**To do**
Look for the word "service" in the entries below, then copy every line that has it.

**Records to process**
◇ ◇ ◇ ◇ ◇
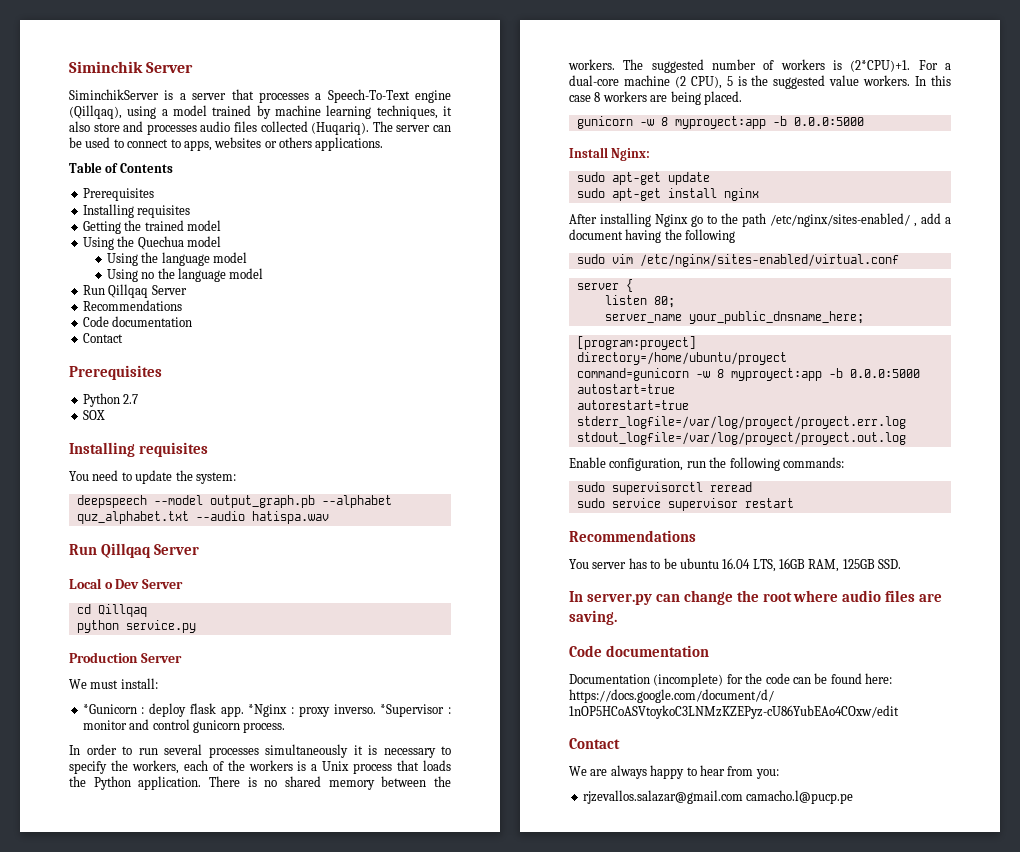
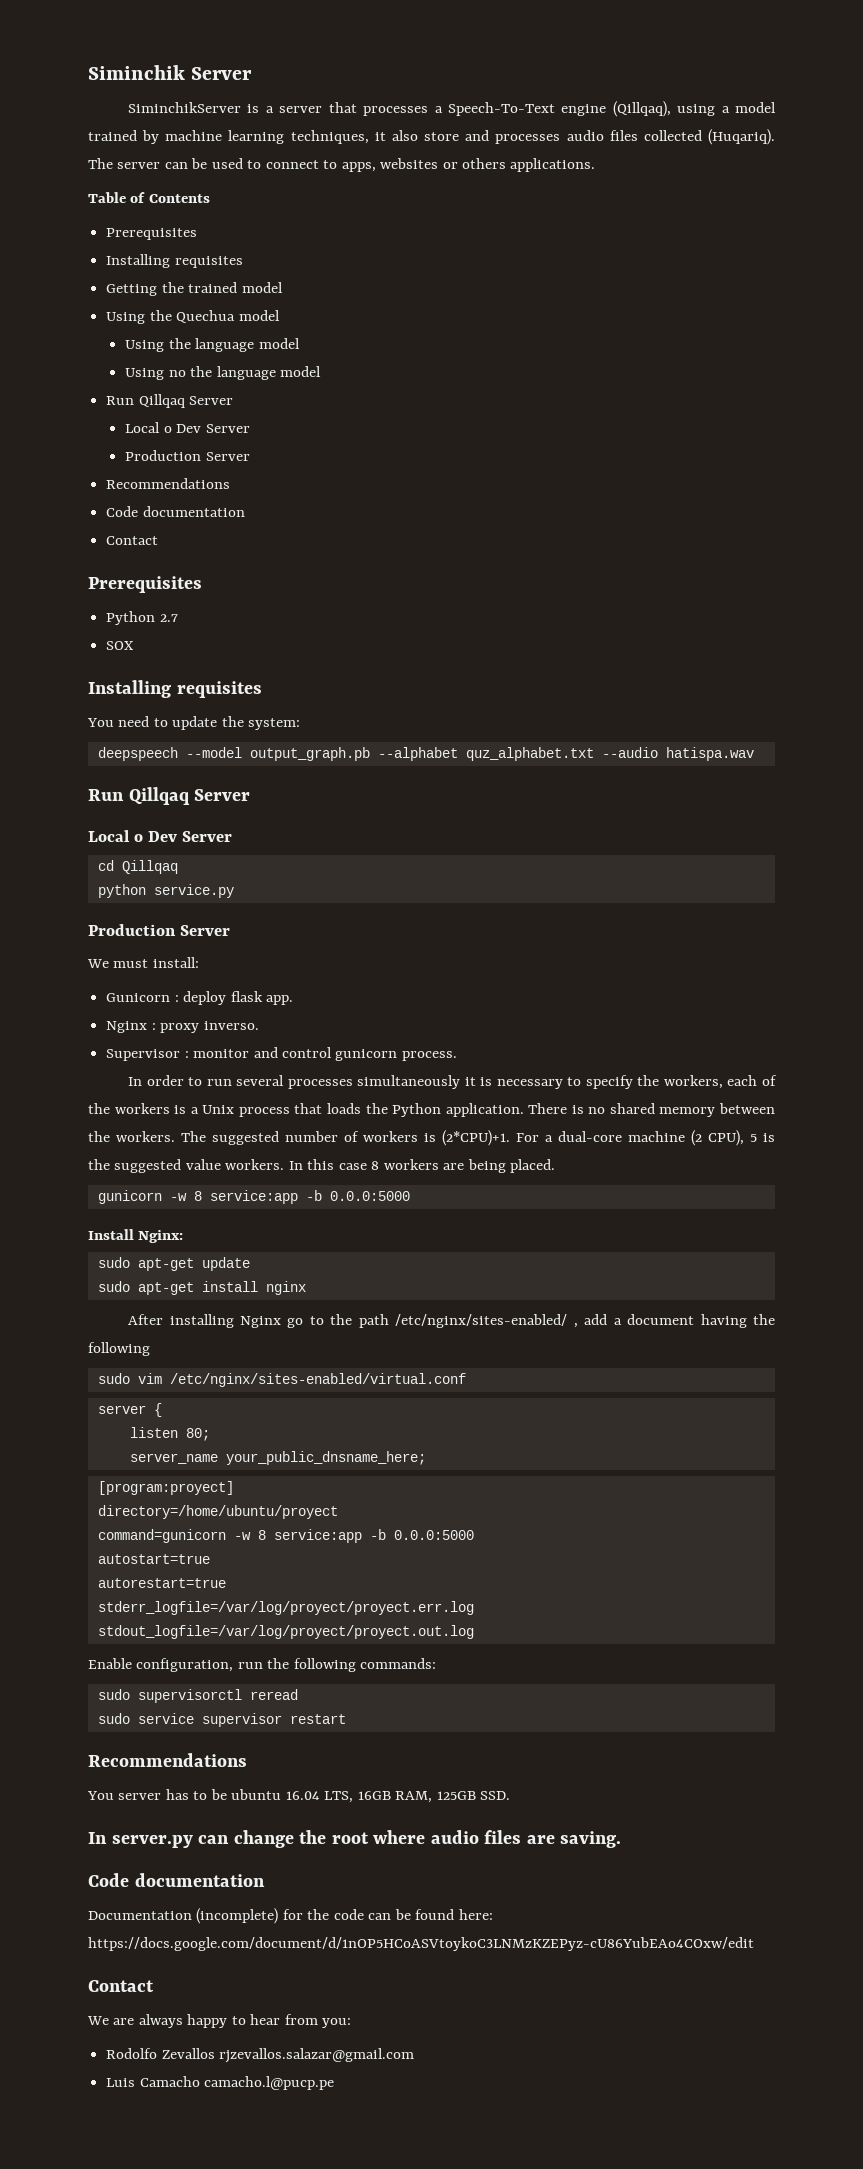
(187, 290) none -> [125,422,250,433] [125,450,250,461] // Local o Dev Server // Production Server
[82,704,137,714] *Gunicorn -> [106,993,171,1002] Gunicorn
[248,704,288,717] *Nginx -> [106,1021,148,1033] // Nginx
[380,704,445,717] *Supervisor -> [106,1049,181,1061] // Supervisor
[674,116,766,129] myproyect:app -> [209,1190,298,1204] service:app
[730,368,822,381] myproyect:app -> [273,1529,362,1543] service:app
(779, 774) none -> [106,2048,215,2059] Rodolfo Zevallos
(743, 797) none -> [106,2076,200,2087] // Luis Camacho

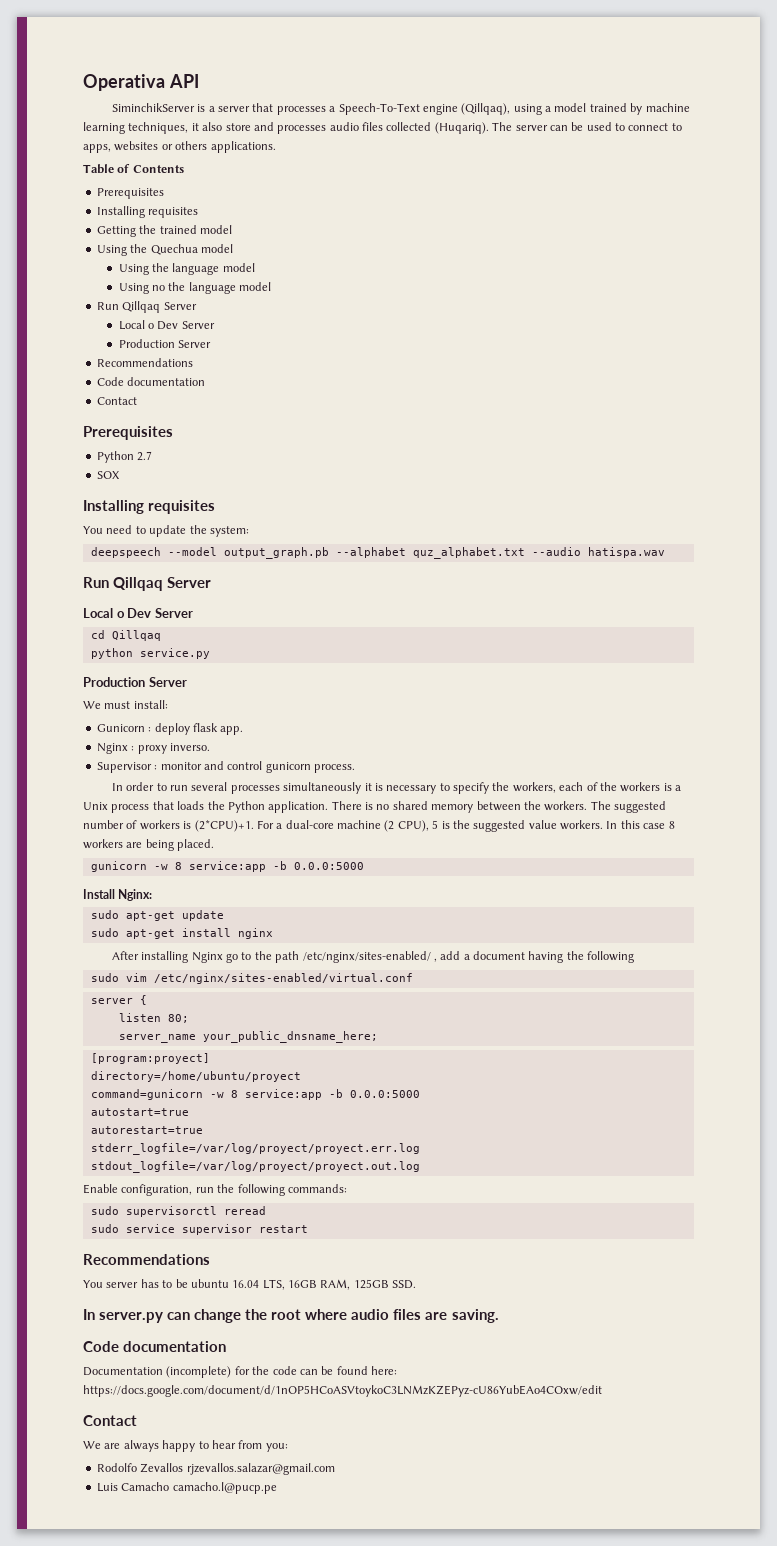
[88,65,253,80] Siminchik Server -> [83,74,199,91] Operativa API

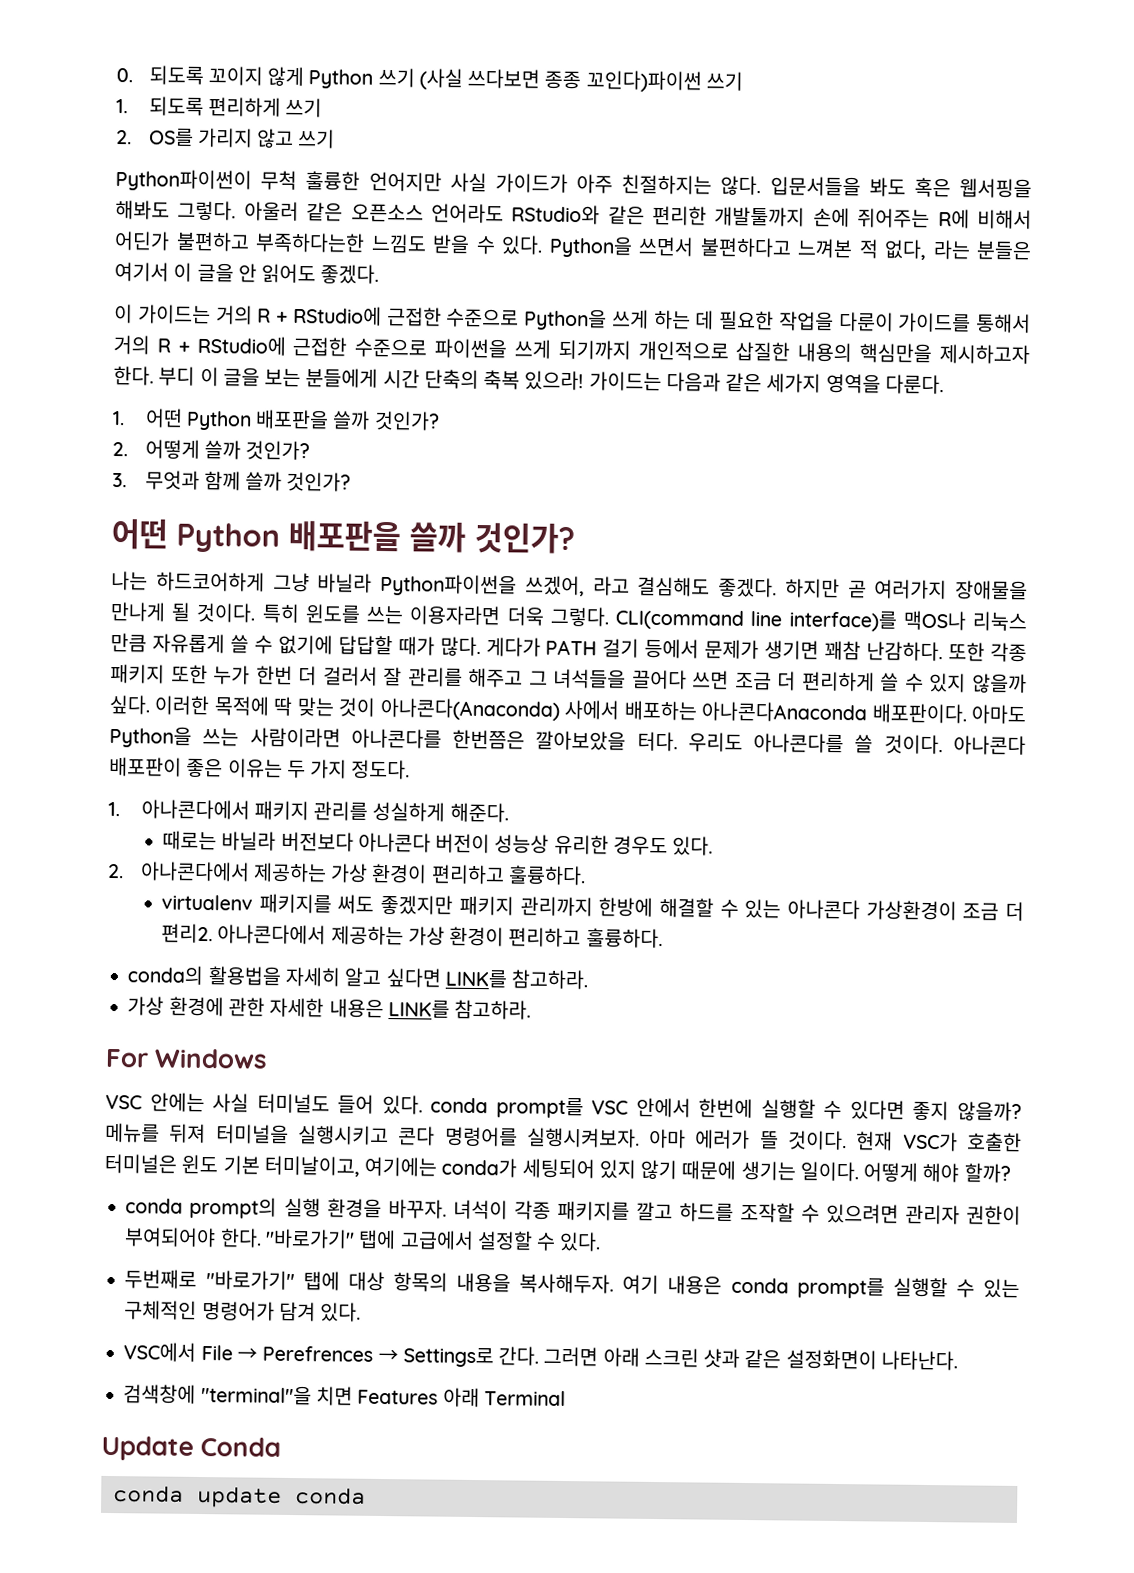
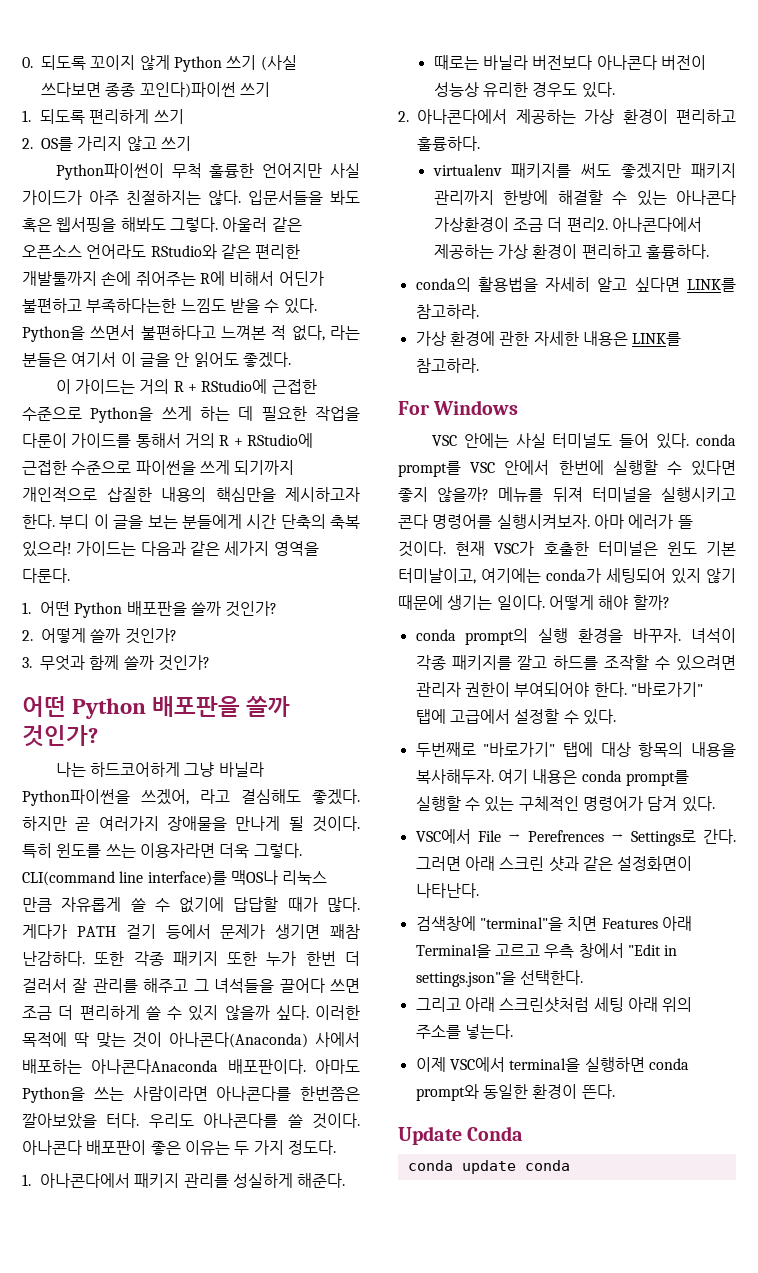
[483,1390,566,1407] Terminal -> [415,943,678,958] [415,970,583,987] [415,997,693,1013] [415,1024,513,1039] [415,1057,689,1072] [415,1084,615,1101] Terminal을 고르고 우측 창에서 "Edit in settings.json"을 선택한다. // 그리고 아래 스크린샷처럼 세팅 아래 위의 주소를 넣는다. // 이제 VSC에서 terminal을 실행하면 conda prompt와 동일한 환경이 뜬다.

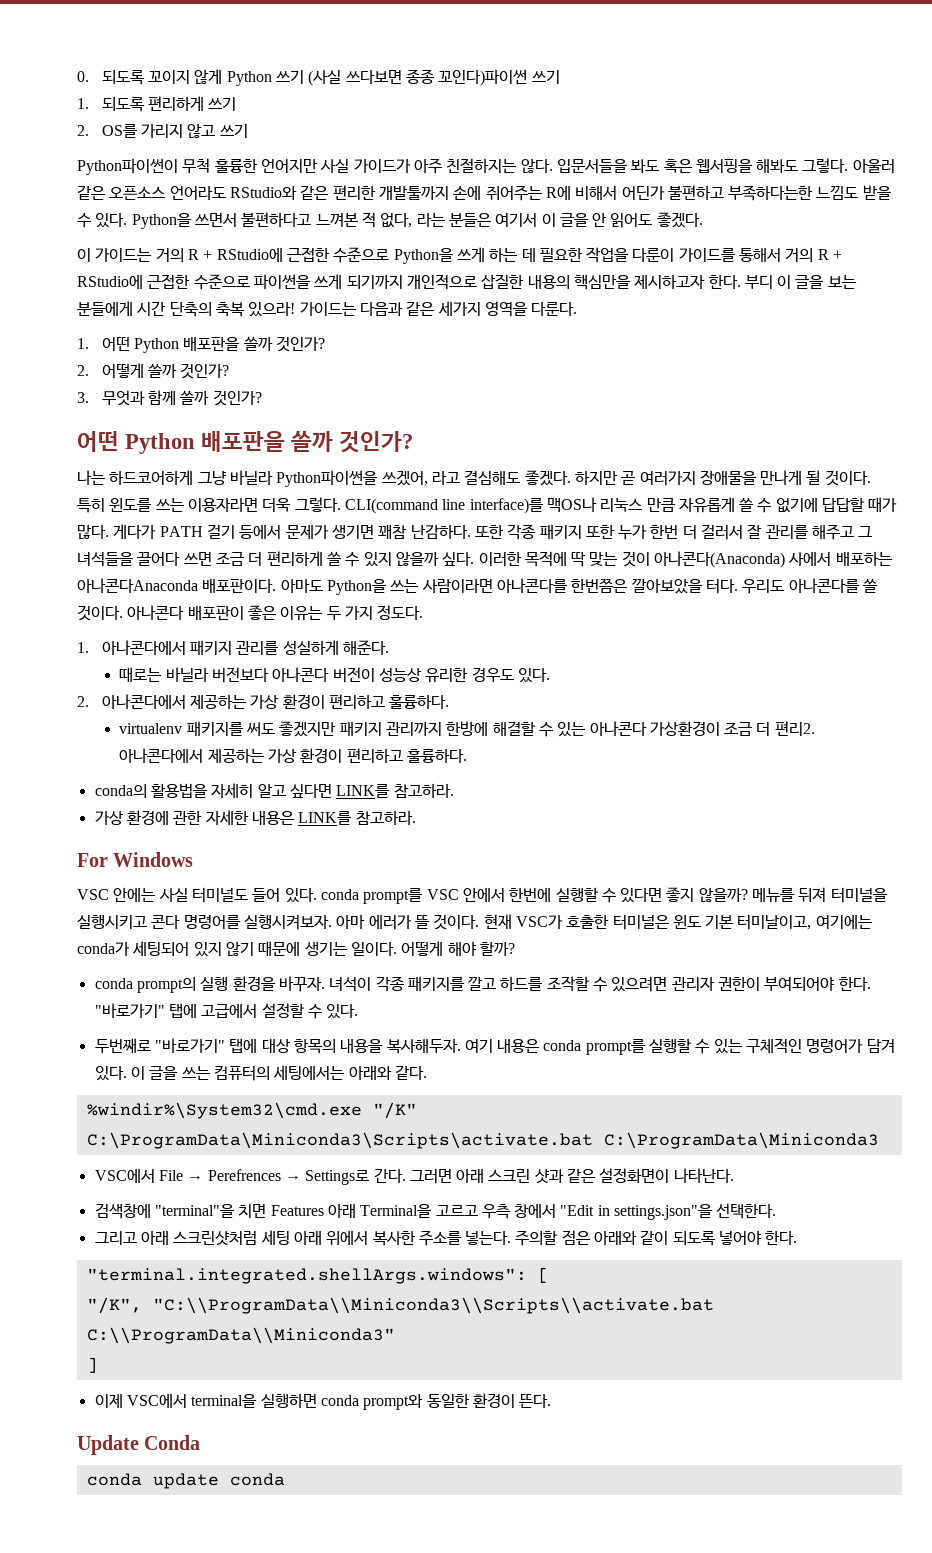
(715, 804) none -> [130,1065,427,1081] [86,1102,417,1119] [86,1132,879,1149] 이 글을 쓰는 컴퓨터의 세팅에서는 아래와 같다. // %windir%\System32\cmd.exe "/K" C:\ProgramData\Miniconda3\Scripts\activate.bat C:\ProgramData\Miniconda3
[662,997,693,1012] 위의 -> [326,1230,416,1246] 위에서 복사한
(513, 1031) none -> [515,1230,798,1246] [86,1267,549,1284] [86,1297,714,1314] [86,1327,395,1344] [86,1357,98,1373] 주의할 점은 아래와 같이 되도록 넣어야 한다. // "terminal.integrated.shellArgs.windows": [ // "/K", "C:\\ProgramData\\Miniconda3\\Scripts\\activate.bat C:\\ProgramData\\Miniconda3" // ]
◇ ◇ ◇ ◇ ◇
**Result of the exercise**
[674,116,766,129] myproyect:app -> [209,1190,298,1204] service:app
[730,368,822,381] myproyect:app -> [273,1529,362,1543] service:app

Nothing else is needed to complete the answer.